Major U.S. indices closed mostly lower on Thursday, June 4 in mixed volume. Dow Jones Industrial Average and Dow Jones Transportation Average closed higher. DJT and NASDAQ Composite traded in higher volume. Most indices made Doji or similar indecisive candle. Four S&P sectors – Energy, Materials, Industrials and Financials closed up.

From Briefing.com:

The S&P 500 declined 0.3% on Thursday in a mixed session to snap a four-session winning streak. The Dow Jones Industrial Average eked out a 0.1% gain, the Nasdaq Composite declined 0.7%, and the Russell 2000 closed flat.

Early in the session, the S&P 500 overcame a negative start, but failed to break above the 3130 level, which was yesterday’s high and the high from March 4. The Nasdaq 100 (-0.8%) even set a new all-time high before retracing gains alongside the broader market. Technical factors, then, appeared to have a role in calming this market down.

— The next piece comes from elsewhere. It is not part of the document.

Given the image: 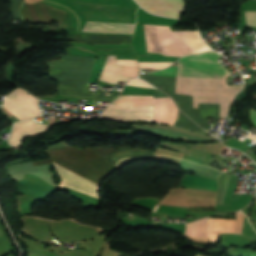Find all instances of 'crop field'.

The information technology (-0.8%) and health care (-0.8%) sectors were influential laggards, but the rate-sensitive real estate (-1.8%) and utilities (-2.0%) sectors declined the most amid an increase in longer-dated Treasury yields. The 10-yr yield rose six basis points to 0.82%, while the 2-yr yield was flat at 0.19%.

[…]

• Initial claims for the week ending May 30 decreased by 249,000 to 1.877 million (Briefing.com consensus 1.800 million). Continuing claims for the week ending May 23 increased by 649,000 to 21.487 million.
o The key takeaway from the report is twofold: (1) initial claims are still extremely high and (2) continuing claims didn’t continue to improve, denoting some slowness in rehiring activity.
• A revision reported by the BLS indicated nonfarm business sector labor productivity decreased 0.9% (Briefing.com consensus -2.6%) in the first quarter versus an originally reported decrease of 2.5%. Unit labor costs, meanwhile, increased 5.1% versus an originally reported 4.8% increase.
o The key takeaway from the report is that productivity was better than expected in the first quarter, but it was still weak all the same.
• The U.S. trade deficit widened to $49.4 billion in April (Briefing.com consensus -$49.8 billion) from an upwardly revised $42.3 billion (from -$44.4 billion) in March.
o The key takeaway from the report is that it was accented by a sizable decline in both exports and imports, which was a byproduct of reduced demand due to shutdown measures implemented around the globe to help contain the spread of COVID-19.